How I Lost Out on Doubling My Money by Not Following My Gut
Usually, if you are an active trader, having a plan is the best approach. You need to figure out when you want to enter and have a strategy to guide your exit. Otherwise, a quick gain may be offset with a fast investment loss. However, if you set your sights too low when you plan the timing of your exit, you can miss out on an exciting opportunity. Similarly, if you don’t listen to your gut, you might regret selling when you do.
How I Lost Out on Doubling My Money
In April 2009, I invested in Rite Aid (RAD). I was able to acquire shares at $0.50 each, so I felt that my risk was minimal and that there was a decent amount of potential for gains.
Over the next few weeks, the stock trended upward. I was watching the value of my investment grow but had incidentally set my initial sights fairly low.
Even though my gut was telling me to hold on, I ignored it. Instead of keeping my investment, I sold when the stock value reached $0.75. While that is certainly a respectable gain (50 percent) over the less than two weeks I held the stock, I missed out on even greater rewards.
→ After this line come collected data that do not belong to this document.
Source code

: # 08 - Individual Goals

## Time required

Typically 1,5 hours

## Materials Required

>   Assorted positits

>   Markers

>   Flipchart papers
RAD kept trending upward into mid-2009. In early May 2009, RAD was worth more than one dollar. By the beginning of June 2009, the stock’s value hit and exceeded the $1.50 mark.
In September, it surpassed $2.00 before quickly coming back down.
Had I followed by gut, I could have easily doubled or tripled my money. With a little luck, I may have even quadrupled it. But, I didn’t listen to my instincts, and, while I’m happy I came out ahead, I could have done better.
What I Learned from My Experience
While I am still an advocate for having a solid exit strategy, I approach the situation differently. First, I try and make sure that I haven’t set my sights too low when I pick a point to sell.
When I purchased RAD, I was overly cautious. While caution is wise, it can mean missing out if you allow fear to dictate your decisions.
Additionally, I give myself permission to assess what my gut is telling me. If something in my mind is telling me to hold on, I try and figure out why that is happening. At times, it’s because I learned something new after making my initial investment that makes sticking with it a smarter decision. In other instances, it’s pure optimism.
However, since I allow myself to look at my reasoning, I can figure out if my gut is actually leading me in the right direction. If I find any indication that is the case, then I don’t always follow my initial plan. Instead, I let the investment ride and monitor the situation reasonably closely. I also set a new exit point that feels appropriate based on what I know now.
Ultimately, it’s impossible to completely predict what any stock will do when you buy, so reassessing an investment if you gather new information is a wise move. Shifts in company standings can happen quickly and so can investor sentiment, and I am not afraid to consider the current climate if my gut is telling me I could miss out again.